BERITA TERKINI
Reli Saham Teknologi Menguat, Pasar Global Menanti Laporan Keuangan Nvidia

Reli Saham Teknologi Menguat, Pasar Global Menanti Laporan Keuangan Nvidia

Reli saham teknologi kembali mengangkat bursa global pada Rabu (25/2/2026), seiring pelaku pasar menanti laporan keuangan Nvidia yang dijadwalkan rilis setelah penutupan perdagangan di Amerika Serikat (AS). Antisipasi terhadap kinerja raksasa chip tersebut menjadi penentu arah lanjutan penguatan saham teknologi.

Indeks saham global MSCI naik 0,3%. Di Eropa, indeks STOXX 600 menguat 0,46% dan kembali mencetak rekor tertinggi. Kontrak berjangka indeks saham AS juga bergerak naik, melanjutkan reli pada sesi sebelumnya.

Penguatan lebih besar terlihat di Asia. Indeks Asia Pasifik di luar Jepang melonjak 1,44%, ditopang bursa yang sarat saham chip seperti Korea Selatan dan Taiwan. Sementara itu, indeks Nikkei 225 Jepang melesat 2,2%.

Lonjakan saham produsen chip berlangsung di tengah kelangkaan memori global. Kondisi ini mendorong harga saham Samsung Electronics dan SK Hynix naik dua kali lipat sejak Oktober lalu, seiring derasnya aliran dana ke rantai pasok kecerdasan buatan (AI).

Perhatian pasar kini tertuju pada laporan kinerja Nvidia.

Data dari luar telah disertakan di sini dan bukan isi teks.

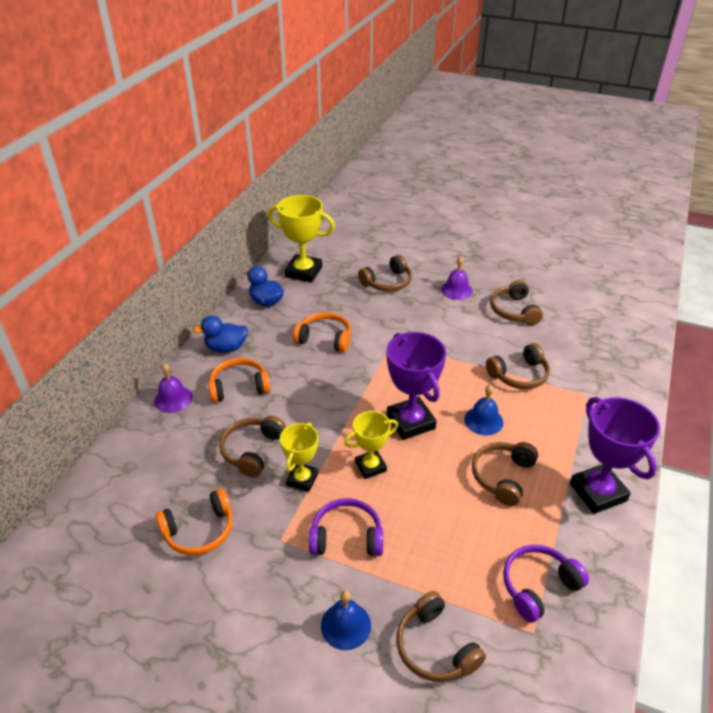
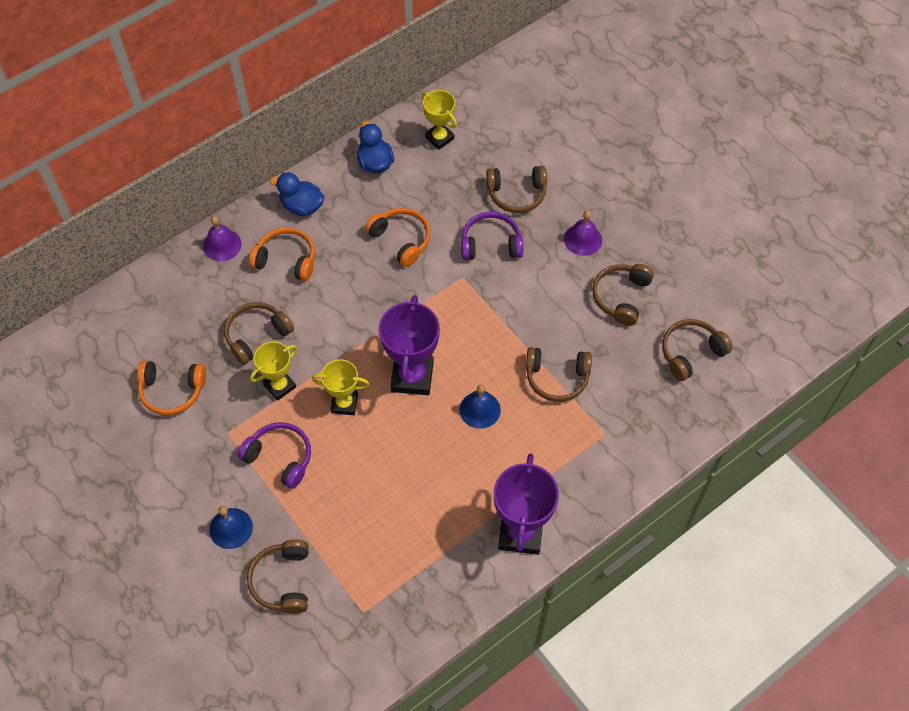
camera: 30 degrees right, 20 degrees up
(304, 272) = (439, 138): yellow trophy -> yellow trophy, size x0.61
(502, 476) = (450, 473): brown headphones -> brown headphones (691, 353)
(538, 586) = (397, 581): purple headphones -> purple headphones (491, 244)

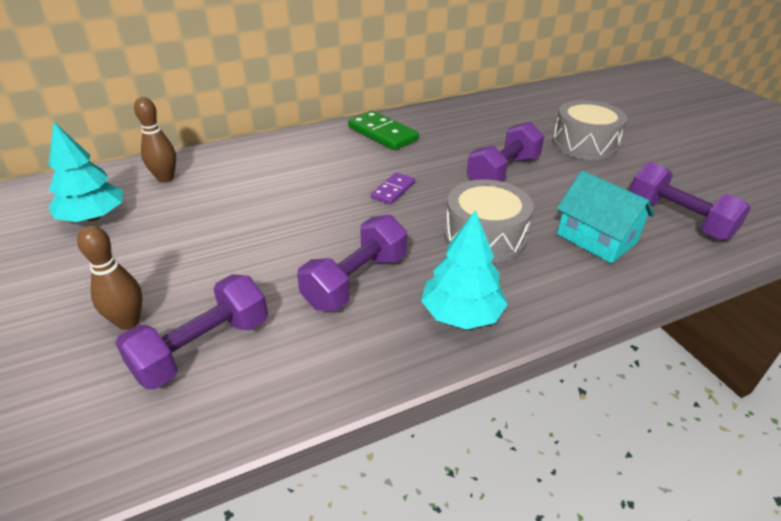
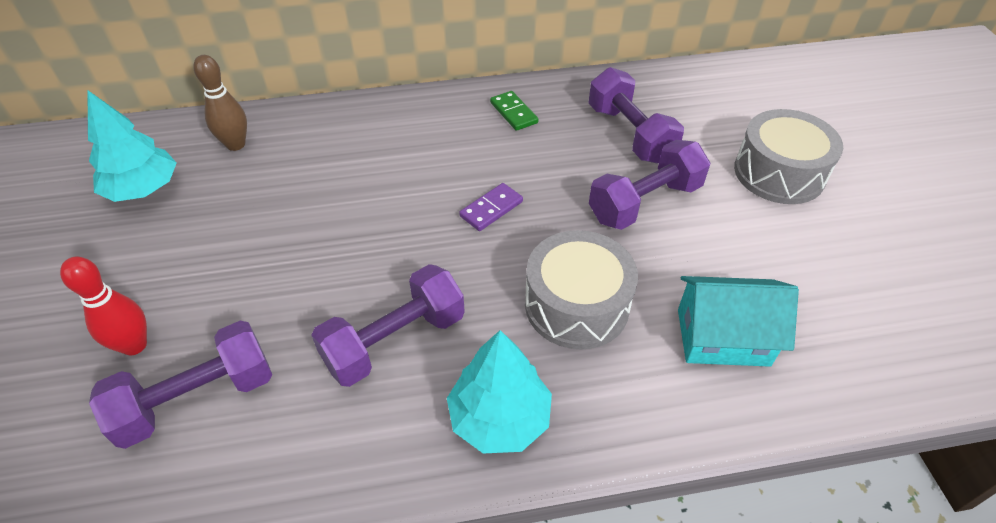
camera: 15 degrees right, 10 degrees up
(128, 322) = (134, 345): brown bowling pin -> red bowling pin
(382, 133) = (513, 113): green domino -> green domino, size x0.59
(596, 239) = (722, 337): turquoise house -> turquoise house turned 60 degrees counterclockwise
(678, 219) = (855, 327): purple dumbbell -> purple dumbbell (630, 134)

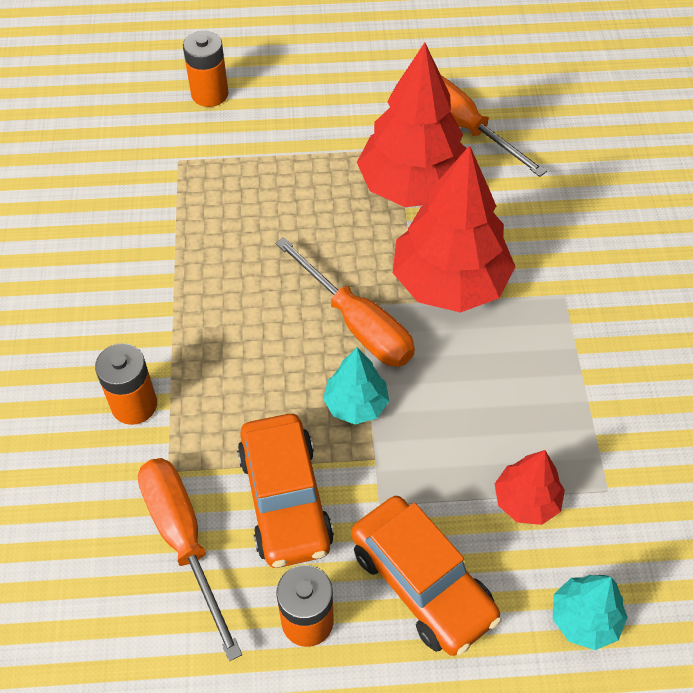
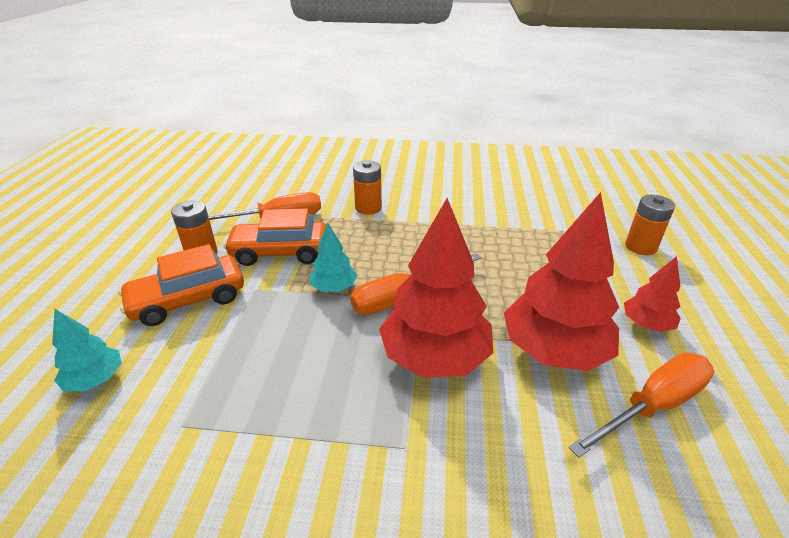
camera: 100 degrees right, 20 degrees down
(526, 501) = (207, 365): red tree -> red tree (646, 324)

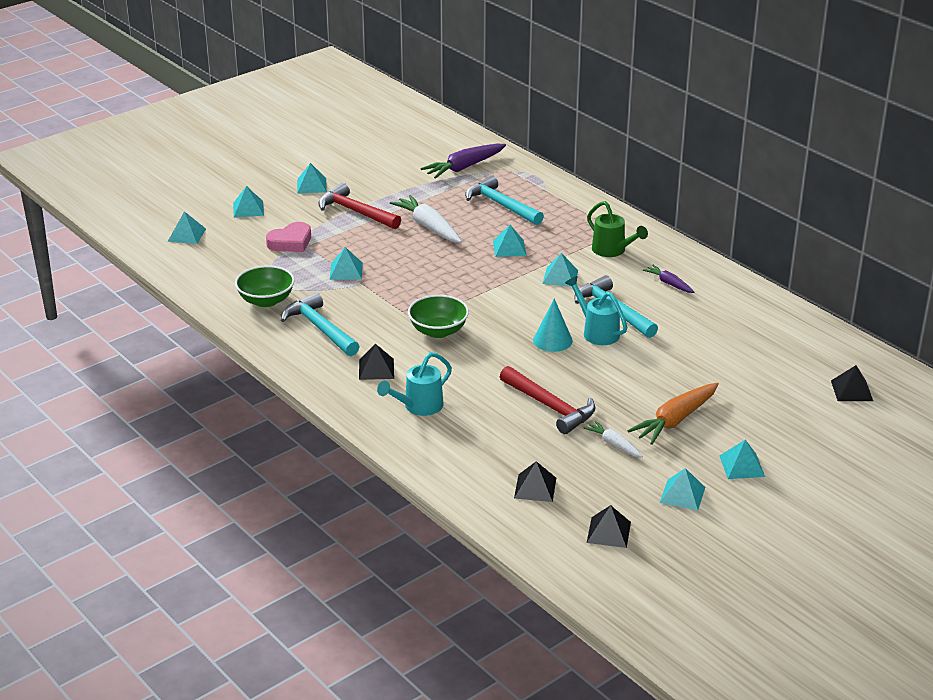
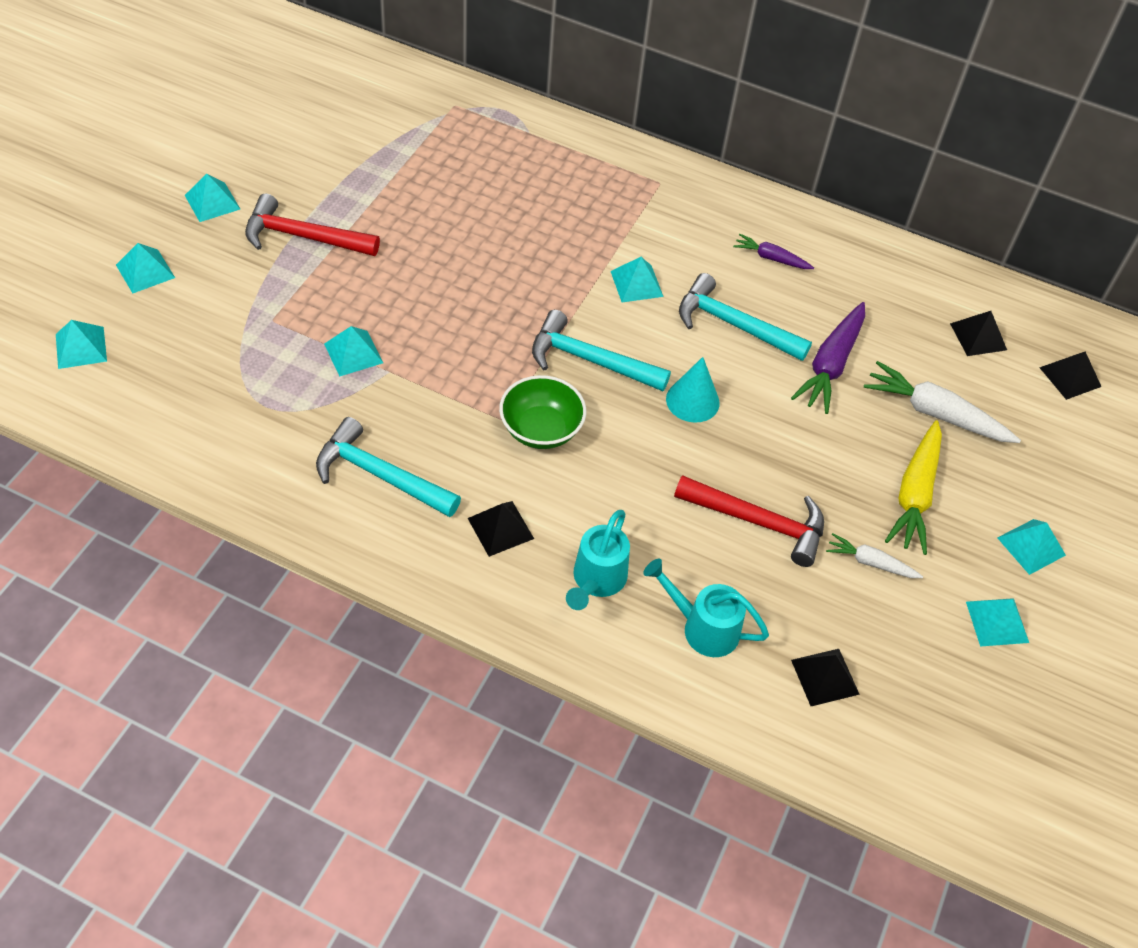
camera: 30 degrees left, 20 degrees up
(266, 300) = (273, 444): green bowl -> none
(291, 242) = (244, 320): pink heart -> none
(428, 227) = (418, 238): white carrot -> white carrot (935, 413)
(464, 167) = (402, 117): purple carrot -> purple carrot (830, 365)
(501, 205) = (489, 174): turquoise hammer -> turquoise hammer (589, 360)
(509, 248) = (544, 249): turquoise pyramid -> none
(597, 332) = (737, 369): turquoise watering can -> turquoise watering can (703, 628)
(608, 532) = (954, 722): black pyramid -> black pyramid (978, 336)
(612, 251) = (672, 219): green watering can -> none
(675, 420) = (914, 494): orange carrot -> yellow carrot

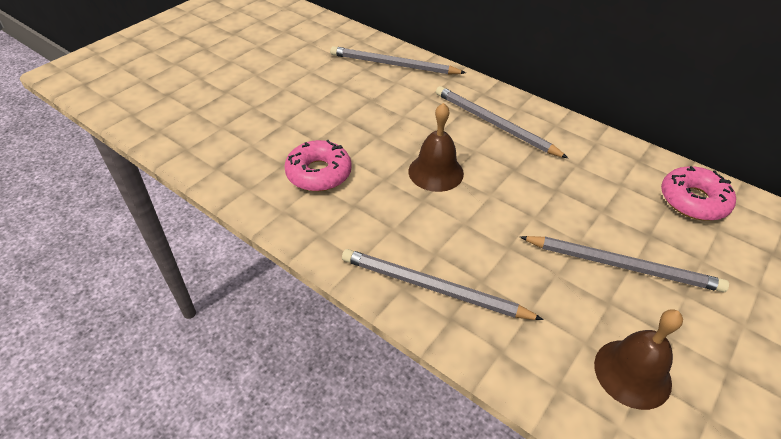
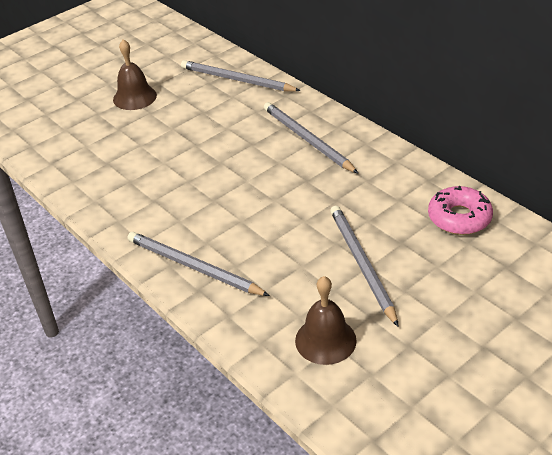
camera: 15 degrees right, 5 degrees down
(319, 173) = (134, 173): pink donut -> none
(436, 172) = (235, 178): brown bell -> brown bell (134, 97)
(622, 266) = (362, 264): grey pencil -> grey pencil turned 135 degrees counterclockwise

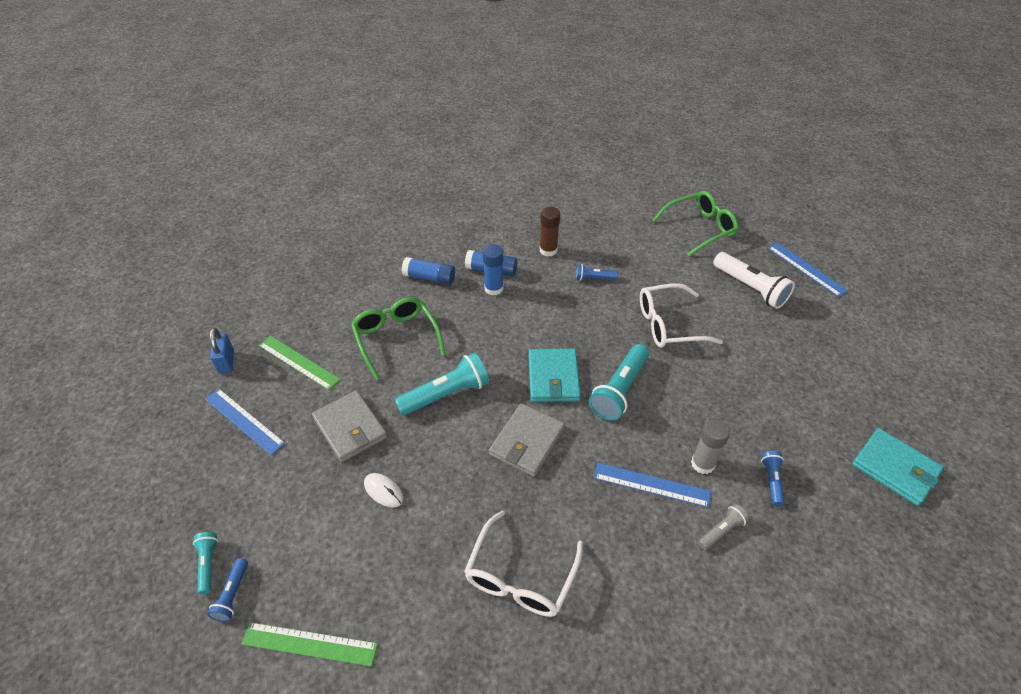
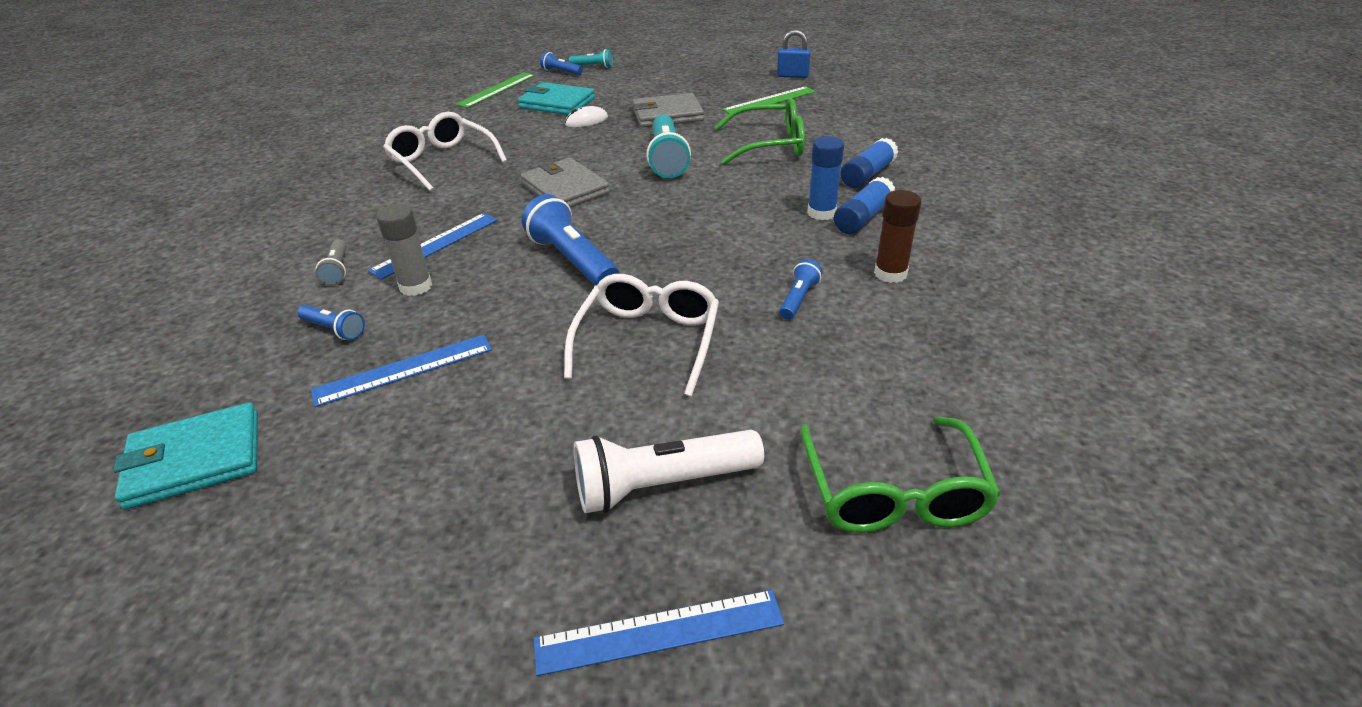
camera: 115 degrees right, 10 degrees down
(244, 420) = (715, 79): blue ruler -> blue ruler (404, 370)
(553, 378) = (633, 221): turquoise wallet -> turquoise wallet (557, 103)
(619, 390) = (572, 261): turquoise flashlight -> blue flashlight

Perusahaan dengan kapitalisasi pasar terbesar di dunia itu diperkirakan membukukan lonjakan laba 62% pada kuartal yang berakhir Januari, dengan pendapatan meningkat 68%. Namun, ekspektasi pasar dinilai berpotensi lebih tinggi, mengingat Nvidia telah melampaui proyeksi penjualan selama 13 kuartal berturut-turut.

Mohit Kumar, Kepala Ekonom Eropa di Jefferies, menyebut disrupsi AI masih menjadi tema utama pasar. Ia menambahkan, pengumuman kolaborasi yang ditegaskan oleh laboratorium AI Anthropic bersama sejumlah mitra—yang menekankan kemitraan alih-alih disrupsi—membantu menopang sektor perangkat lunak dalam beberapa hari terakhir.

Di luar sektor teknologi, saham HSBC di London melonjak 5,5% setelah bank terbesar di Eropa itu melaporkan laba di atas ekspektasi dan menaikkan target kinerja utama.

Meski sentimen pasar cenderung positif, investor masih mencermati risiko geopolitik, mulai dari kebijakan tarif AS hingga ketegangan dengan Iran. Presiden AS Donald Trump dalam pidatonya menyatakan “hampir semua” negara dan korporasi ingin tetap berpegang pada kesepakatan tarif dan investasi yang telah dibuat dengan Washington. Namun, belum ada kejelasan terkait sikap AS terhadap Iran di tengah meningkatnya tensi.

Kumar menilai pasar relatif tenang menghadapi risiko geopolitik. Meski ia tidak memperkirakan konflik berkepanjangan, setiap serangan dari AS disebut berpotensi direspons Iran dan memicu volatilitas pada aset berisiko.

Di pasar obligasi, surat utang pemerintah AS dan Eropa tetap diminati. Imbal hasil (yield) obligasi Treasury AS tenor 10 tahun naik tipis ke 4,05%, namun masih berada dekat level terendah tiga bulan.

Di Jepang, yield obligasi tenor panjang melonjak setelah nominasi dua akademisi yang dinilai dovish ke dewan bank sentral memicu kekhawatiran bahwa bank sentral tertinggal dalam pengetatan kebijakan. Yield obligasi Jepang tenor 40 tahun naik 10 basis poin menjadi 3,615% dan disebut sebagai kenaikan bulanan terbesar. Pergerakan ini menekan yen, dengan dolar AS menguat ke 156,18 yen.

Harga minyak melanjutkan kenaikan di tengah kekhawatiran terhadap Iran. Minyak mentah AS naik 0,55% menjadi US$ 65,99 per barel, sementara Brent menguat 0,4% ke US$ 71,07 per barel. Emas spot turut naik 0,7% ke US$ 5.184 per ons. Sementara itu, harga tembaga menguat seiring ekspektasi restocking setelah pelaku pasar China kembali dari libur panjang Tahun Baru Imlek.

Dengan perhatian investor mengarah pada laporan Nvidia, hasil yang melampaui ekspektasi dinilai berpotensi memperpanjang reli saham teknologi global. Sebaliknya, kinerja yang mengecewakan dapat memicu koreksi tajam di berbagai pasar.